H3: Age moderates the association between screen time and anxiety. The positive association is stronger among young adults than among older adults.

H4: Adequate sleep moderates the association between screen time and anxiety. The relationship is weaker among individuals who sleep seven hours or more per night.

2.5. Behavioral patterns and high-risk subgroups

Research relying primarily on variable-centered methods may overlook meaningful subgroups characterized by distinct combinations of digital behaviors. Person-centered analytic approaches, such as cluster analysis or latent profile analysis, can reveal behavior patterns that jointly confer risk. For example, simultaneous high screen exposure, insufficient sleep, and intensive social media use may create a specific risk phenotype associated with particularly poor mental health outcomes. Identifying these subgroups allows for more precise targeting in public health strategies and reduces reliance on broad, one-size-fits-all interventions. This approach informs our final hypothesis.
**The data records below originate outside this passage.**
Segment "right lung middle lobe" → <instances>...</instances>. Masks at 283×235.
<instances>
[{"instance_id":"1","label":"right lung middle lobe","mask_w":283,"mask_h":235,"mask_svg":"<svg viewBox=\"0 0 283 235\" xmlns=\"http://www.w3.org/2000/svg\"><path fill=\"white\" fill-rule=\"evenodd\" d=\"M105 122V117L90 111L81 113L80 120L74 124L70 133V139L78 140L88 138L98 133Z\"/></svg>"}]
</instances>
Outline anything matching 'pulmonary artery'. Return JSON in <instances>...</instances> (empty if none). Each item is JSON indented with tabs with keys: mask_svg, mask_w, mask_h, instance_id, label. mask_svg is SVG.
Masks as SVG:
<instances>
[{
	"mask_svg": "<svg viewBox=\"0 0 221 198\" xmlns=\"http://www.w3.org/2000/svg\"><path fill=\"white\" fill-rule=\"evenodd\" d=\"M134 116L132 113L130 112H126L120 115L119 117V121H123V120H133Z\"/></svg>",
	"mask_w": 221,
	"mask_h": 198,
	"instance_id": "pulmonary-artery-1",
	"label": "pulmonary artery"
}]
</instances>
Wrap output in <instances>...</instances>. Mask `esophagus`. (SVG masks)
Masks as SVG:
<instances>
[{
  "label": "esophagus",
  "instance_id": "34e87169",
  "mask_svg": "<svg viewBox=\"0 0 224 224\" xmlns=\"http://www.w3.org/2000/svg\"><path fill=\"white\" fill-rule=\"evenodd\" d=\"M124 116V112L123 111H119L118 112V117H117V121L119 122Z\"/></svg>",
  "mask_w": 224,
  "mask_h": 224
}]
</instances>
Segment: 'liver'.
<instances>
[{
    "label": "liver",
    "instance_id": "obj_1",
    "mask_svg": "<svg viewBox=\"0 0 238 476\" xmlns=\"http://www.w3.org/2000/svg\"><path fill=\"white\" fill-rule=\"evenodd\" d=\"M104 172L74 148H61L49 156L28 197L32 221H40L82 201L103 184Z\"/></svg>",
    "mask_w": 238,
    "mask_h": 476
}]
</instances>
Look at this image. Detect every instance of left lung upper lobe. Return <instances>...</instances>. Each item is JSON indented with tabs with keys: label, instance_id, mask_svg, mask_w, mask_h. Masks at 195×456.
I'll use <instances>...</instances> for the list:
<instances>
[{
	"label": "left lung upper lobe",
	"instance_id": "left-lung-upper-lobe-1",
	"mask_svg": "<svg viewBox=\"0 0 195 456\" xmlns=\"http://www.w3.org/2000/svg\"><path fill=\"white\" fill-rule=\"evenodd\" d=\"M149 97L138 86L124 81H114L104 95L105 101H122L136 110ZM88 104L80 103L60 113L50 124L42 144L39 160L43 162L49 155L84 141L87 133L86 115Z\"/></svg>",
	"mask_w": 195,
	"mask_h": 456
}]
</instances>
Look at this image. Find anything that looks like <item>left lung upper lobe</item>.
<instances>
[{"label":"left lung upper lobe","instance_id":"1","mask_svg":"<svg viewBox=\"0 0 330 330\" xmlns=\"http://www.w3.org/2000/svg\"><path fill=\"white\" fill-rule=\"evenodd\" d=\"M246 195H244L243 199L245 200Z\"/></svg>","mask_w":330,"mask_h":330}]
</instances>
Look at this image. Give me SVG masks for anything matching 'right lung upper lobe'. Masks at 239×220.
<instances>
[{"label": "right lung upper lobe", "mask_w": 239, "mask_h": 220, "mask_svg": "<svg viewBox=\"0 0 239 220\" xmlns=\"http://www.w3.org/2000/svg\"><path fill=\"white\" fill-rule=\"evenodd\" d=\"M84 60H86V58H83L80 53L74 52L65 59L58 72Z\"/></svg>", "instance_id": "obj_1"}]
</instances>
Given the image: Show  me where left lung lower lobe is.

H5: Distinct behavioral clusters will emerge from the data. A cluster characterized by high screen time and low sleep duration will show the poorest mental health outcomes. This high-risk cluster will also exhibit increasing anxiety levels from 2020 to 2024.

3. Methods

3.1. Study design and data source

This study employed a repeated cross-sectional design, analyzing five annual waves (2020–2024) of publicly available data from the Mental Health and Lifestyle Habits Dataset (Kaggle; CC0 1.0 Public Domain license). The dataset comprises self-reported information from adults aged ≥18 years on digital behavior (daily screen time, social media use), sleep duration, psychological well-being (anxiety, perceived stress), and demographic characteristics, providing an opportunity to examine post-pandemic trends in these domains. According to the source documentation, the dataset was derived from global wellness surveys and mental health research studies and cross-verified with psychologists and wellness platforms; however, the specific timing of data collection within each year is not specified. Each wave was therefore treated as an independent cross-sectional sample, and no assumptions were made regarding potential seasonal effects, with all analyses conducted at the annual level.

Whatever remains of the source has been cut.